To be done
Lay out the records as a numbered list, starting at the line that contains "longitude: 9.8632" and ending at the line that contains "longitude: -74.9846", with blank lines dropped. Include only those lines.
═══ Record set
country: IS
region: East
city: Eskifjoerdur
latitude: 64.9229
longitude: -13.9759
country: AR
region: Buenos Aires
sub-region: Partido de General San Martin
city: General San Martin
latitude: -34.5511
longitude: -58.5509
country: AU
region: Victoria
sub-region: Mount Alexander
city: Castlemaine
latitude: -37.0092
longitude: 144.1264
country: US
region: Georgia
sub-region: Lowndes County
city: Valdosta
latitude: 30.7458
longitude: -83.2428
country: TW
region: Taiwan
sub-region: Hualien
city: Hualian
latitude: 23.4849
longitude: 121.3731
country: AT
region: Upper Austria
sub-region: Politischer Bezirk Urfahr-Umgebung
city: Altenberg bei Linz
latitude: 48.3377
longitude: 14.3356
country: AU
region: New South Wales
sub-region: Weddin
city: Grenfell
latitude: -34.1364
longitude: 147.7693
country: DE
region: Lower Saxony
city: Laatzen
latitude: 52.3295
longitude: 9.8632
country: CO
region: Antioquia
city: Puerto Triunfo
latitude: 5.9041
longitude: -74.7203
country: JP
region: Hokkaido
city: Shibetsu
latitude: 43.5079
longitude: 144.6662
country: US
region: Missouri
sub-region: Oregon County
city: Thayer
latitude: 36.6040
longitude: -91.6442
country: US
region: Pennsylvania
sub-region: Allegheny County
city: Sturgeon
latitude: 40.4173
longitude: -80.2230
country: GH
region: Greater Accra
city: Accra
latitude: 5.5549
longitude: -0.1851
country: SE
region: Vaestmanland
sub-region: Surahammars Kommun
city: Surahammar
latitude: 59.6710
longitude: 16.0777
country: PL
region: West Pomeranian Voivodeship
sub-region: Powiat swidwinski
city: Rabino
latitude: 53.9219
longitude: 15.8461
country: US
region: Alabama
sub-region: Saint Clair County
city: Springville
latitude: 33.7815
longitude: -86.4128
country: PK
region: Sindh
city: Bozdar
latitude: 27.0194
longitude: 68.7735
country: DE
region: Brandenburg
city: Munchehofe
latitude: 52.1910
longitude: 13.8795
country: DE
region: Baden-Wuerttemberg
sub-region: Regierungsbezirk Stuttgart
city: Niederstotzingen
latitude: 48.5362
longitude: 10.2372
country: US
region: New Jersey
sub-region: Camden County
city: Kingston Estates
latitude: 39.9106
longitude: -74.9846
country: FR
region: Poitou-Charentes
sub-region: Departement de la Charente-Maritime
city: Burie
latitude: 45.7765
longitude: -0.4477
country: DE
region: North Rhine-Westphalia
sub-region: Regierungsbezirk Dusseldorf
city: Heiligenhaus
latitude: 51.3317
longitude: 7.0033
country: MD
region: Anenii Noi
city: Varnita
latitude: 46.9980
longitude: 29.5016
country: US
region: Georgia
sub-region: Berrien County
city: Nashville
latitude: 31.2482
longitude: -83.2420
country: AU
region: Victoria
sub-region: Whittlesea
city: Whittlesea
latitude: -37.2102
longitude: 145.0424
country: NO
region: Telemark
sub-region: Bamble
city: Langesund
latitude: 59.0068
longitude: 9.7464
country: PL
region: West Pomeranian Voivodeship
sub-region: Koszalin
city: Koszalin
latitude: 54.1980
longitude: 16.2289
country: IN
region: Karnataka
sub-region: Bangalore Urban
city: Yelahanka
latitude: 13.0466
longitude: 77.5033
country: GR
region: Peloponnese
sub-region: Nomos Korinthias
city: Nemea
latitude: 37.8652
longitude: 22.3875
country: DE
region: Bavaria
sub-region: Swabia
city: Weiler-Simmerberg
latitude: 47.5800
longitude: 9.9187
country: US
══════
Expected answer
1. longitude: 9.8632
2. country: CO
3. region: Antioquia
4. city: Puerto Triunfo
5. latitude: 5.9041
6. longitude: -74.7203
7. country: JP
8. region: Hokkaido
9. city: Shibetsu
10. latitude: 43.5079
11. longitude: 144.6662
12. country: US
13. region: Missouri
14. sub-region: Oregon County
15. city: Thayer
16. latitude: 36.6040
17. longitude: -91.6442
18. country: US
19. region: Pennsylvania
20. sub-region: Allegheny County
21. city: Sturgeon
22. latitude: 40.4173
23. longitude: -80.2230
24. country: GH
25. region: Greater Accra
26. city: Accra
27. latitude: 5.5549
28. longitude: -0.1851
29. country: SE
30. region: Vaestmanland
31. sub-region: Surahammars Kommun
32. city: Surahammar
33. latitude: 59.6710
34. longitude: 16.0777
35. country: PL
36. region: West Pomeranian Voivodeship
37. sub-region: Powiat swidwinski
38. city: Rabino
39. latitude: 53.9219
40. longitude: 15.8461
41. country: US
42. region: Alabama
43. sub-region: Saint Clair County
44. city: Springville
45. latitude: 33.7815
46. longitude: -86.4128
47. country: PK
48. region: Sindh
49. city: Bozdar
50. latitude: 27.0194
51. longitude: 68.7735
52. country: DE
53. region: Brandenburg
54. city: Munchehofe
55. latitude: 52.1910
56. longitude: 13.8795
57. country: DE
58. region: Baden-Wuerttemberg
59. sub-region: Regierungsbezirk Stuttgart
60. city: Niederstotzingen
61. latitude: 48.5362
62. longitude: 10.2372
63. country: US
64. region: New Jersey
65. sub-region: Camden County
66. city: Kingston Estates
67. latitude: 39.9106
68. longitude: -74.9846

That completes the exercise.